Reliance Industries Ltd. is building the world’s largest refinery in India, where it can take advantage of lower costs, while planning to sell the fuel to the U.S. market.

“There are only so many shops who have the ability to fabricate, weld and put those things together for you,” Haywood said. “It’s supply and demand, and prices have gone out of sight.”

Undaunted, Motiva, a Houston-based joint operation between Saudi Refining Inc. and Shell Oil Co., is preparing land parcels while it awaits permits and final approval from parent companies on the $4.5 billion expansion proposal.

The project could start next year. Motiva has also lined up its contractor and is working with state work force commissions, local economic development authorities and schools to help build a steady labor pool.

Projects on the Texas and Louisiana coasts soon will be competing for up to 20,000 workers, said Rick Strouse, a project manager for Motiva.
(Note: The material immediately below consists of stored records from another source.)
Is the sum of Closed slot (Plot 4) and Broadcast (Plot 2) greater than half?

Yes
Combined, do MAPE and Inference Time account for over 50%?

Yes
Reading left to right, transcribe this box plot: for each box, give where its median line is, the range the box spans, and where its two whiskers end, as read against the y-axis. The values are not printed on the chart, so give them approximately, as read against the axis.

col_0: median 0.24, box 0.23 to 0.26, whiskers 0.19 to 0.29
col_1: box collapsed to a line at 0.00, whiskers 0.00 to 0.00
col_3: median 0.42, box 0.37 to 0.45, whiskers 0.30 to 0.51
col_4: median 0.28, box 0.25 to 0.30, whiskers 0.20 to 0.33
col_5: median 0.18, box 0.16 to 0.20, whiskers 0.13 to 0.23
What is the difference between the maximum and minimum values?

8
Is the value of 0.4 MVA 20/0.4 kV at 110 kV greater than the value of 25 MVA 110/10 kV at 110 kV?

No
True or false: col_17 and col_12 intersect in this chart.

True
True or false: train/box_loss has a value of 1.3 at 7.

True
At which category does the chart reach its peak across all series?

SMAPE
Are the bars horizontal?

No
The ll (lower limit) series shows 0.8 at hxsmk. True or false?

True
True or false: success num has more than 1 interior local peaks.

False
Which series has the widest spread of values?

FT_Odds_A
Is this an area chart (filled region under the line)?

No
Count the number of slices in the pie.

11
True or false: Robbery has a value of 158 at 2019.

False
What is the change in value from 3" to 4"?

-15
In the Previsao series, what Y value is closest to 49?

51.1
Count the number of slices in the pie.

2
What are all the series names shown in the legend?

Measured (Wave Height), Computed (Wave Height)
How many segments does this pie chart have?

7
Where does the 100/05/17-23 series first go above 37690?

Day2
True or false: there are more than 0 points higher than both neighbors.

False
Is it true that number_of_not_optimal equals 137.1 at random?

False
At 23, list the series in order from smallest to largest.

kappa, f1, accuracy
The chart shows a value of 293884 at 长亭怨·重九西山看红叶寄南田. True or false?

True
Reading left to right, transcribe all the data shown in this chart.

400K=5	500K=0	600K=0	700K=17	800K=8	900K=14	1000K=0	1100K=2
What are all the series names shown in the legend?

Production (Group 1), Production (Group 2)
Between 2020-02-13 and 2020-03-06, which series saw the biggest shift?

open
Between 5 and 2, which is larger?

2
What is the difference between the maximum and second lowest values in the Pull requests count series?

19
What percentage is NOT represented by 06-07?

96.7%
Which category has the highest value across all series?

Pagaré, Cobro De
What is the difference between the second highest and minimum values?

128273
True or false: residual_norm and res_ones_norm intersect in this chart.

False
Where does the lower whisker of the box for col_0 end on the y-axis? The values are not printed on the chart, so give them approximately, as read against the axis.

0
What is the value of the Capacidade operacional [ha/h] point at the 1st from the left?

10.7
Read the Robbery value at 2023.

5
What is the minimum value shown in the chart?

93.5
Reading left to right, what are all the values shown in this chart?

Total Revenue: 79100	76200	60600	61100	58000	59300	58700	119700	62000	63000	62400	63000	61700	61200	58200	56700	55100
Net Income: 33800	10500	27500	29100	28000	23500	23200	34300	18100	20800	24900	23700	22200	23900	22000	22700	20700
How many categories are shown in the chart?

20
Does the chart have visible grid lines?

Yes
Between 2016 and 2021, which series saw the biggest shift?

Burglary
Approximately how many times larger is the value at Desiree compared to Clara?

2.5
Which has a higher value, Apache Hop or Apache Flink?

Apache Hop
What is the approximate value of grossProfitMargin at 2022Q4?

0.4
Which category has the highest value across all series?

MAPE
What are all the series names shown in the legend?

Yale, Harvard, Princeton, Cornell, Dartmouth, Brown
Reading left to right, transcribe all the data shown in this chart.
But finding homes for the workers is a problem in a town where blue tarps have covered some houses since after Rita hit last September.

A successful expansion would take Motiva’s Port Arthur refining capacity from 275,000 barrels to 600,000 barrels a day. That would be bigger than the largest single producer, Exxon Mobil’s Baytown facility, now at 557,000 barrels per day capacity.

The number of refineries dropped from 324 in 1981 to its current level of 149. Refinery capacity is approximately 1.5 million barrels per day lower, the Energy Department said.

Current refinery production of 17.7 million barrels per day is 3.7 million barrels per day higher than in 1981 as refineries are producing at 92 percent of their capacity, compared with 69 percent in 1981. This comes largely because of expansions.

That’s why building new refineries is not practical, industry executives said. So oil and gas companies prefer to boost supplies by expansion.

For example, over the last decade, Exxon Mobil said it has added the equivalent of three average-sized refineries – about 250,000 barrels of production per day – all through expansion.

A new refinery can cost close to $21,000 per barrel of installed capacity compared to costs ranging from $9,000 to $12,000 per barrel for an expansion, said Charlie Drevna, executive vice president for the National Petrochemical Refiners Association. Still, a new refinery is not out of the question, Drevna said.

A U.S. House of Representatives bill designed to convert closed military bases into oil refineries has one Texas town hopeful it can turn economic misfortune into the first new U.S. facility in 30 years.

In June, the House passed a bill that essentially streamlines permitting and directs the president to identify three or more closed military bases as potential refinery sites.